Support Questions
Find answers, ask questions, and share your expertise
Announcements
Alert: Welcome to the Unified Cloudera Community. Former HCC members be sure to read and learn how to activate your account here.

4 data drives for hdfs - how to setup

4 data drives for hdfs - how to setup

Explorer

hi

 

I have 5 slave machines, and 1 master machine, all running Centos.

I want to install yarn resource manager on the master. Master only has 16 G memory. Is this enough ?

My installation option is Hadoop+Spark with cloudera manager 5.13.

 

On each slave , there are 4 data drives, each mounted on a 2 TB disk.

Will cloudera manager install allow me to install HDFS on them. I cannot recall any step of the install where it asks me for HDFS install location.

 

On each machine , I want log files to go on another drive ( i.e. not the root or data).

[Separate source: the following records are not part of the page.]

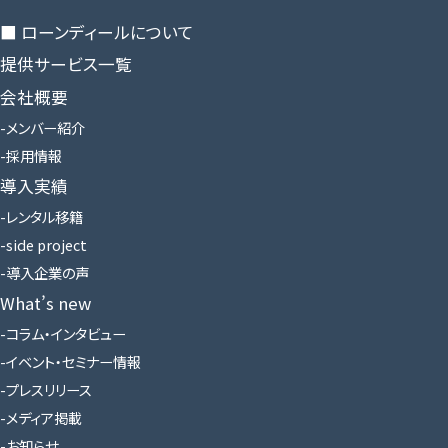
■ ローンディールに​ついて
提供サービス一覧
会社概要
メンバー紹介
採用情報
導入実績
レンタル移籍
side project
導入企業の声
What’s new
コラム・インタビュー
イベント・セミナー情報
プレスリリース
メディア掲載
お知らせ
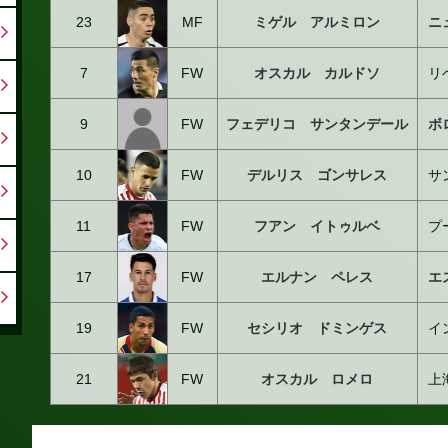
23
MF
ミゲル アルミロン
ニ
7
FW
オスカル カルドソ
リ
9
FW
フェデリコ サンタンデール
ボ
10
FW
デルリス ゴンサレス
サ
11
FW
フアン イトゥルベ
プ
17
FW
エルナン ペレス
エ
19
FW
セシリオ ドミンゲス
イ
21
FW
オスカル ロメロ
上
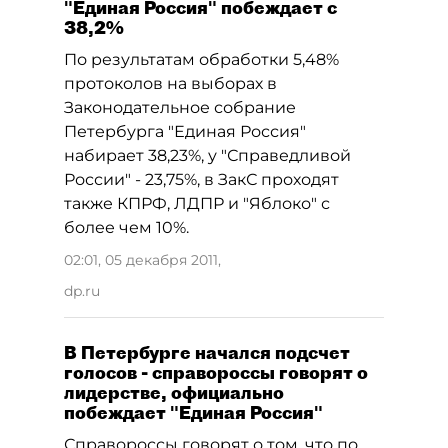
"Единая Россия" побеждает с
38,2%
По результатам обработки 5,48%
протоколов на выборах в
Законодательное собрание
Петербурга "Единая Россия"
набирает 38,23%, у "Справедливой
России" - 23,75%, в ЗакС проходят
также КПРФ, ЛДПР и "Яблоко" с
более чем 10%.
02:01, 05 декабря 2011
,
dp.ru
В Петербурге начался подсчет
голосов - справороссы говорят о
лидерстве, официально
побеждает "Единая Россия"
Справороссы говорят о том, что по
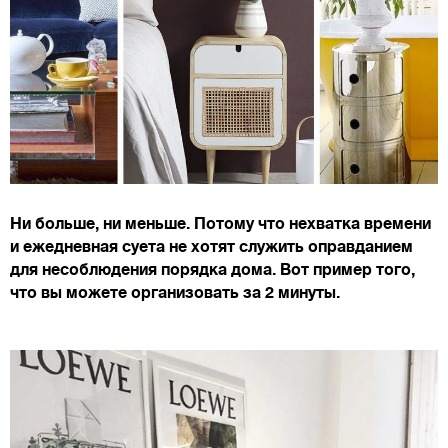
Ни больше, ни меньше. Потому что нехватка времени
и ежедневная суета не хотят служить оправданием
для несоблюдения порядка дома. Вот пример того,
что вы можете организовать за 2 минуты.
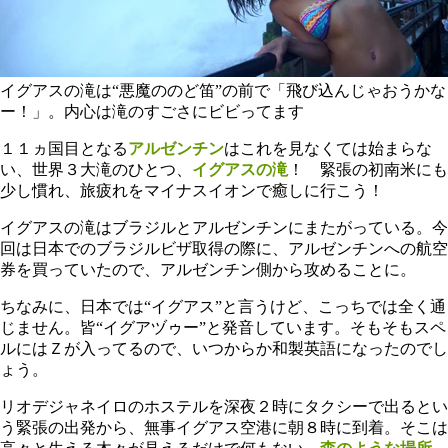
イグアスの滝は“悪魔ののど笛”の前で「飛び込んじゃおうかな
ー！」。内心は滝のすごさにビビってます
１１ヵ国目となる
アルゼンチン
はこれを見なくては始まらな
い、世界３大滝のひとつ、
イグアスの滝
！ 緊張の初南米にも
少し慣れ、旅疲れをマイナスイオンで癒しに行こう！
イグアスの滝はブラジルとアルゼンチンにまたがっている。今
回は日本でのブラジルビザ取得の際に、アルゼンチンへの航空
券を買っていたので、アルゼンチン側から攻めることに。
ちなみに、日本では“イグアス”と言うけど、こっちでは全く通
じません。皆“イグアヅゥー”と発音しています。そもそもスペ
ルにはＺが入ってるので、いつからか和製英語になったのでし
ょう。
リオデジャネイロのホステルを深夜２時にタクシーで出るとい
う緊張の出発から、無事イグアス空港に朝８時に到着。そこは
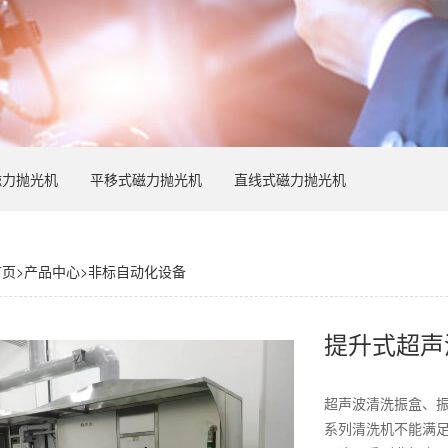
磁力抛光机
平移式磁力抛光机
直线式磁力抛光机
首页
>
产品中心
>
非标自动化设备
提升式超声
超声波清洗振盒、
系列清洗机不能满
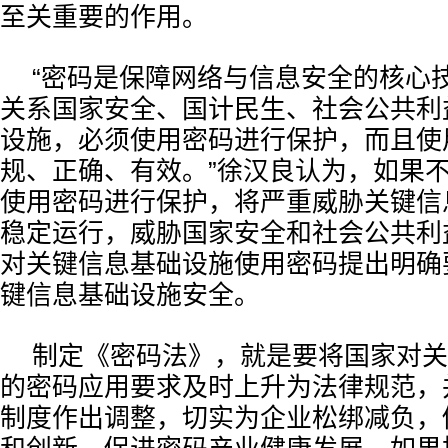
至关重要的作用。
“密码是保障网络与信息安全的核心
关系国家安全、国计民生、社会公共利
设施，必须使用密码进行保护，而且使
规、正确、有效。”徐汉良认为，如果
使用密码进行保护，将严重威胁关键信
稳定运行，威胁国家安全和社会公共利
对关键信息基础设施使用密码提出明确
键信息基础设施安全。
制定《密码法》，就是要将国家对关
的密码应用要求及时上升为法律规范，
制度作出调整，切实为企业松绑减负，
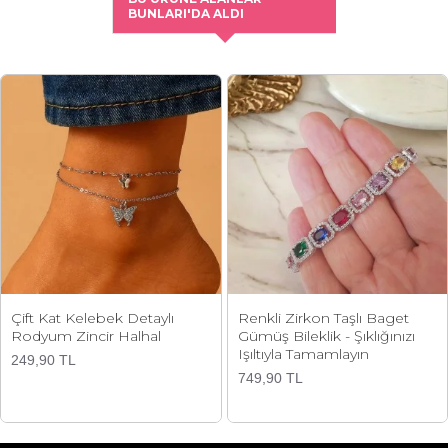
BUNLARI'DA ALDI
Çift Kat Kelebek Detaylı
Renkli Zirkon Taşlı Baget
Rodyum Zincir Halhal
Gümüş Bileklik - Şıklığınızı
Işıltıyla Tamamlayın
249,90 TL
749,90 TL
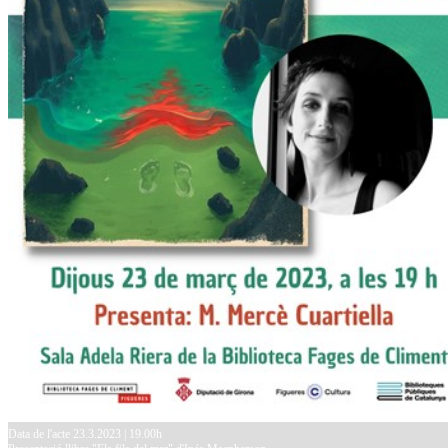
Data de l'acte 23.3.2023 | 19.00h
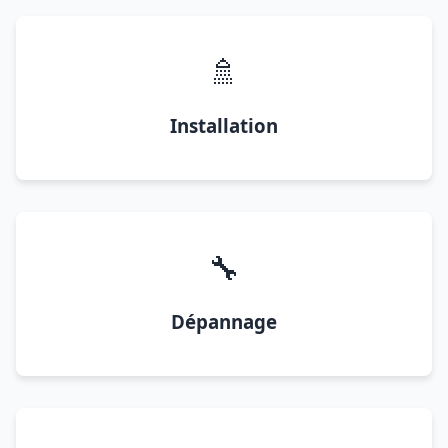
🚿
Installation
🔧
Dépannage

Again, will cloudera manager install allow me to specify where logs should go ?

 

Are there any other precautions I must take before installing on a medium sized cluster [ my first time on a medium sized cluster ! ]

 

Thank you.

1 REPLY 1
Highlighted

Re: 4 data drives for hdfs - how to setup

Explorer
Memory capacity depends on your case. U know, NodeManager handle all real work .

For HDFS data folder ,you can search 'dfs.data.dir' in HDFS service.

For Log files, you can search 'log.dir' in HDFS service, you need configure log dir for each roles(datanode/namenode/history/.....)

If you want to use Spark On Yarn, you need make a good resource plan, you can look into Yarn Resource Pools.